What Happened: The npm Source Map Leak

On March 31, 2026, security researcher Chaofan Shou discovered that Anthropic had shipped version 2.1.88 of the @anthropic-ai/claude-code npm package with a 59.8 MB source map file attached. Source maps are debugging files that connect bundled JavaScript back to the original source code. Including one in a public npm package is the equivalent of publishing your entire private repository.

Within hours, snapshots of the code were mirrored to GitHub repositories that accumulated over 41,500 forks before Anthropic could respond. The company confirmed this was a "release packaging issue caused by human error, not a security breach" — a single misconfigured .npmignore or files field in package.json was the root cause.

Timeline Note: This was Anthropic's second data exposure in under a week. Five days earlier, on March 26, a misconfigured content management system had leaked nearly 3,000 internal documents about the unreleased Claude Mythos model. Together, these incidents raised significant questions about Anthropic's operational security practices.

What made this leak particularly consequential was not just the volume of code — 512,000 lines across 1,900 TypeScript files — but what it revealed about how modern AI coding assistants actually work. The source code exposed the full agentic harness: the orchestration layer that transforms a language model into a capable software engineering tool.

What Was Exposed

512,000 lines of TypeScript source code
44 compile-time feature flags
26 hidden slash commands
120+ undocumented environment variables

Root Cause

Missing .npmignore configuration
59.8 MB source map included in package
Human error in release pipeline
No pre-publish content validation

The Agentic Harness Architecture

The most significant revelation from the leak was the architecture of what Anthropic calls the agentic harness — the software layer that wraps the language model and tells it how to use tools, enforce safety guardrails, and orchestrate complex tasks. This is the layer that transforms a general-purpose LLM into a capable coding assistant.

For anyone building AI-powered tools and agents, understanding this architecture is invaluable. The harness is what makes Claude Code Claude Code — not just the underlying model.
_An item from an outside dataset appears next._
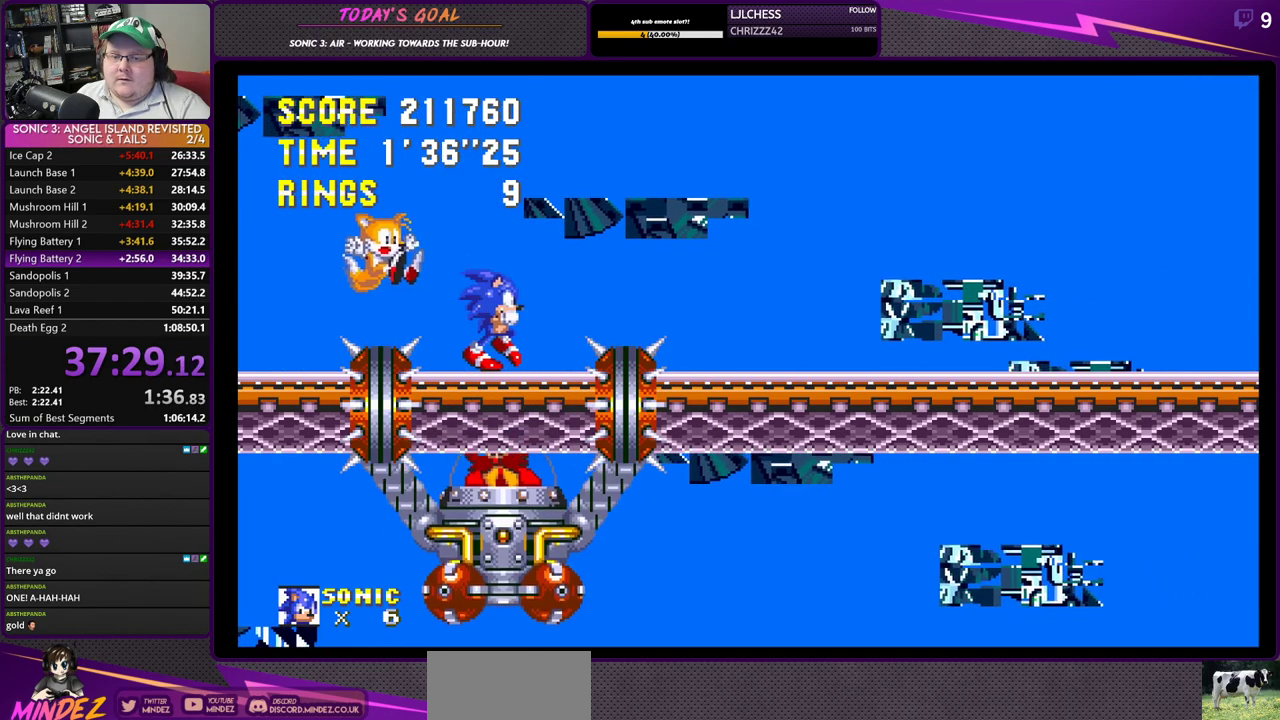
{"buttons": [], "left_stick": "center", "right_stick": "center", "events": [[33, "DPAD_LEFT", "down"], [117, "DPAD_LEFT", "up"], [367, "CROSS", "down"], [484, "CROSS", "up"]]}
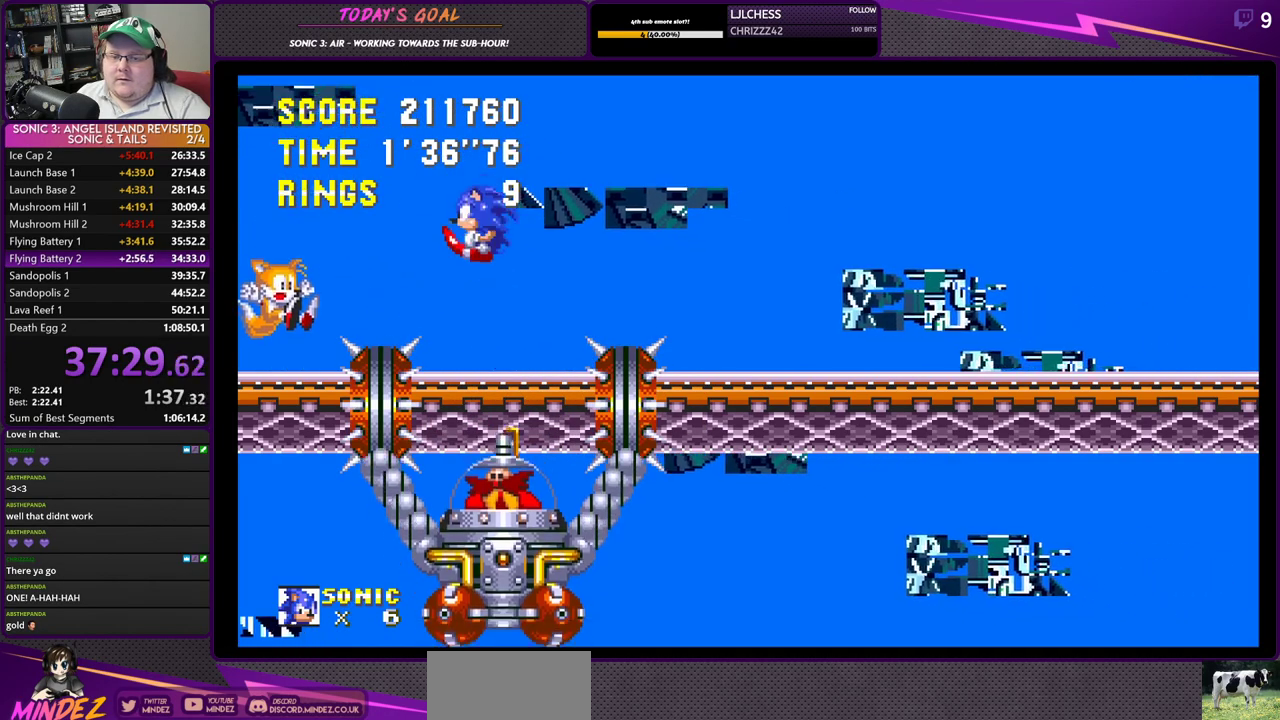
{"buttons": [], "left_stick": "center", "right_stick": "center", "events": [[301, "DPAD_RIGHT", "down"], [401, "DPAD_RIGHT", "up"]]}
Core Architectural Components

The leaked codebase revealed a three-layer architecture. At the center sits QueryEngine.ts, a massive 46,000-line file handling all LLM API calls, streaming, caching, and orchestration. Around it, a base tool definition layer spans approximately 29,000 lines, encompassing schema validation, permission enforcement, and error handling. The outer layer consists of approximately 40 tools in a modular plugin architecture that the harness registers and manages.

Query Engine

46,000-line orchestration core handling LLM calls, streaming, caching, and the tool execution loop

Tool Framework

29,000-line base definition layer with schema validation, permission enforcement, and error handling

Plugin System

~40 modular tools in a plugin architecture with hooks and MCP server integration

The architecture also uses React and Ink for terminal rendering, employing game-engine techniques to deliver the responsive, real-time interface that developers have come to expect. This is a far cry from the simple request-response patterns most people imagine when thinking about AI tool usage — it is a sophisticated application framework.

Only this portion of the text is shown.